Inline asm for ARM

Wed Jun 16 20:44:00 GMT 2010

> -----Original Message-----
> Behalf Of Andrew Haley
> Sent: Wednesday, June 16, 2010 13:00
> To: gcc-help@gcc.gnu.org
> Subject: Re: Inline asm for ARM
> 
> On 06/16/2010 05:57 PM, Pavel Pavlov wrote:
> >
> >
> >> -----Original Message-----
> >> From: gcc-help-owner@gcc.gnu.org [mailto:gcc-help-owner@gcc.gnu.org]
> >> On Behalf Of Andrew Haley
> >> Sent: Wednesday, June 16, 2010 12:52
> >> To: gcc-help@gcc.gnu.org
> >> Subject: Re: Inline asm for ARM
> >>
> >> On 06/16/2010 05:40 PM, Pavel Pavlov wrote:
> >>>> -----Original Message-----
> >>>> From: Andrew Haley [mailto:aph@redhat.com] On 06/16/2010 05:11 PM,
> >>>> Pavel Pavlov wrote:
> >>>>>> -----Original Message-----
> >>>>>> On 06/16/2010 01:15 PM, Andrew Haley wrote:
> >>>>>>> On 06/16/2010 11:23 AM, Pavel Pavlov wrote:
> >>>>> ...
> >>>>>> inline uint64_t smlalbb(uint64_t acc, unsigned int lo, unsigned int hi) {
> >>>>>>   union
> >>>>>>   {
> >>>>>>     uint64_t ll;
> >>>>>>     struct
> >>>>>>     {
> >>>>>>       unsigned int l;
> >>>>>>       unsigned int h;
> >>>>>>     } s;
> >>>>>>   } retval;
> >>>>>>
> >>>>>>   retval.ll = acc;
> >>>>>>
> >>>>>>   __asm__("smlalbb %0, %1, %2, %3"
> >>>>>> 	  : "+r"(retval.s.l), "+r"(retval.s.h)
> >>>>>> 	  : "r"(lo), "r"(hi));
> >>>>>>
> >>>>>>   return retval.ll;
> >>>>>> }
> >>>>>>
> >>>>>
> >>>>> [Pavel Pavlov]
> >>>>> Later on I found out that I had to use +r constraint, but then,
> >>>>> when I use that
> >>>> function for example like that:
> >>>>> int64_t rsmlalbb64(int64_t i, int x, int y) {
> >>>>> 	return smlalbb64(i, x, y);
> >>>>> }
> >>>>>
> >>>>> Gcc generates this asm:
> >>>>> <rsmlalbb64>:
> >>>>> push	{r4, r5}
> >>>>> mov	r4, r0
> >>>>> mov	ip, r1
> >>>>> smlalbb	r4, ip, r2, r3
> >>>>> mov	r5, ip
> >>>>> mov	r0, r4
> >>>>> mov	r1, ip
> >>>>> pop	{r4, r5}
> >>>>> bx	lr
> >>>>>
> >>>>> It's bizarre what gcc is doing in that function, I understand if
> >>>>> it can't optimize and correctly use r0 and r1 directly, but from
> >>>>> that listing it looks as if gcc got drunk and decided to touch r5
> >>>>> for absolutely no reason!
> >>>>>
> >>>>> the expected out should have been like that:
> >>>>> <rsmlalbb64>:
> >>>>> smlalbb	r0, r1, r2, r3
> >>>>> bx	lr
> >>>>>
> >>>>> I'm using cegcc 4.1.0 and I compile with
> >>>>> arm-mingw32ce-g++ -O3 -mcpu=arm1136j-s -c ARM_TEST.cpp -o
> >>>>> arm-mingw32ce-g++ ARM_TEST_GCC.obj
> >>>>>
> >>>>> Is there a way to access individual parts of that 64-bit input
> >>>>> integer or, is there a way to specify that two 32-bit integers
> >>>>> should be treated as a Hi:Lo parts of 64 bit variable.

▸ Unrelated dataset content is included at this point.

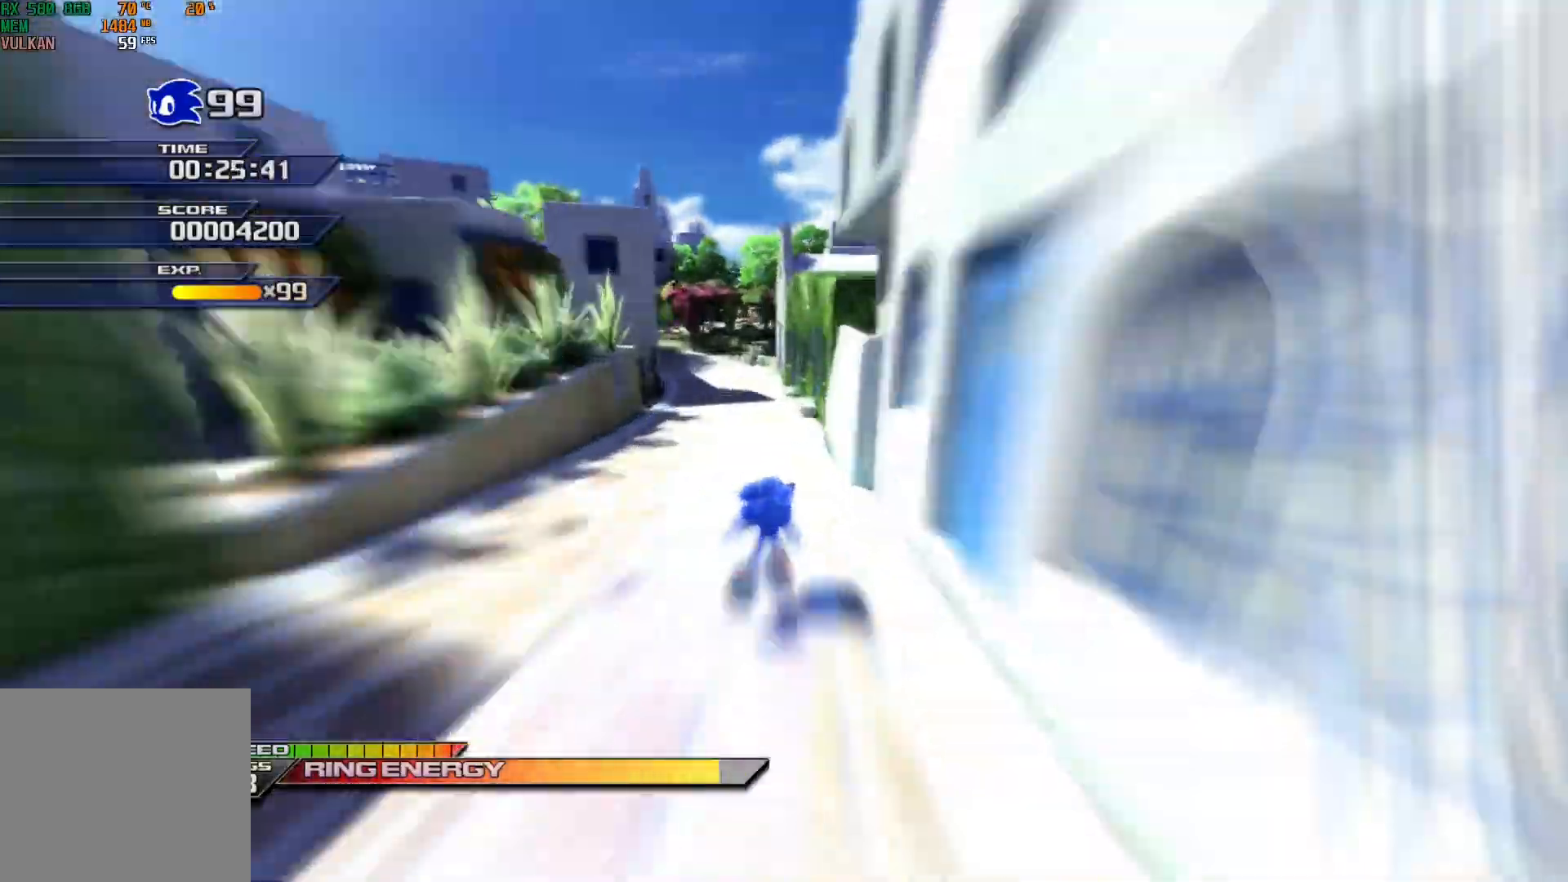
{"buttons": ["X"], "left_stick": "right", "events": [[17, "left_stick", "center"], [317, "left_stick", "up-left"], [367, "left_stick", "center"], [417, "left_stick", "right"]]}
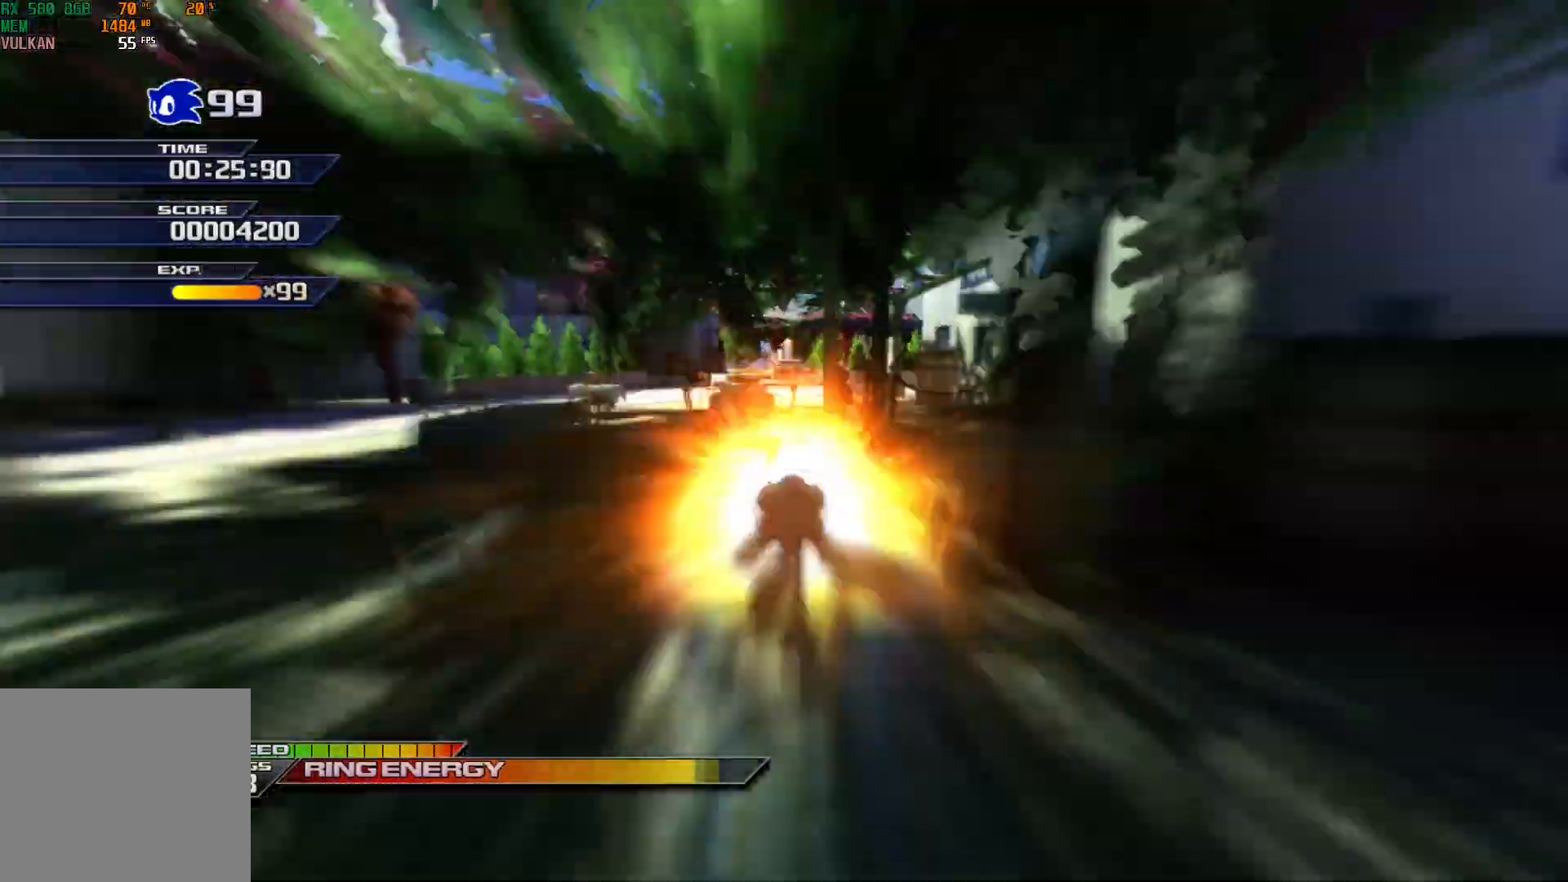
{"buttons": ["X"], "left_stick": "up-left", "events": [[117, "left_stick", "center"], [383, "left_stick", "up-right"], [500, "left_stick", "up-left"]]}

It's
> >>>>> commonly done with a temporary, but the result is that gcc generates to
> much junk.
> >>>>
> >>>> Why don't you just use the function I sent above?  It generates
> >>>>
> >>>> smlalbb:
> >>>> 	smlalbb r0, r1, r2, r3
> >>>> 	mov	pc, lr
> >>>>
> >>>> smlalXX64:
> >>>> 	smlalbb r0, r1, r2, r3
> >>>> 	smlalbt r0, r1, r2, r3
> >>>> 	smlaltb r0, r1, r2, r3
> >>>> 	smlaltt r0, r1, r2, r3
> >>>> 	mov	pc, lr
> >>>>
> >>>
> >>> [Pavel Pavlov]
> >>> What's your gcc -v? The output I posted comes from your function.
> >>
> >> 4.3.0
> >>
> >> Perhaps your compiler options were wrong?  Dunno.
> >>
> >
> >
> >  [Pavel Pavlov]
> > It's kind of difficult ot get that part wrong :)
> 
> It's not.  Trust me, I have been on gcc-help for _long_ while...
> 
> I've even seen complains about poor code when optimization is disabled.
> 
> Andrew.
> 
> 
> Andrew.
> 
> 
> 
>  I saw that there are some changes between 4.1.0 and 4.3.0 in arm code,
> optimizer code might have been improved between the two versions as well. So,
> I'm building 4.4.0 now to see if it fixes the problem.

[Pavel Pavlov] 
Well, off course I enable optimization. -O3 I suppose is enough for this simple case. That's why I said that it's difficult to get that wrong. Without optimizations it would generate something quite different (without inlining etc)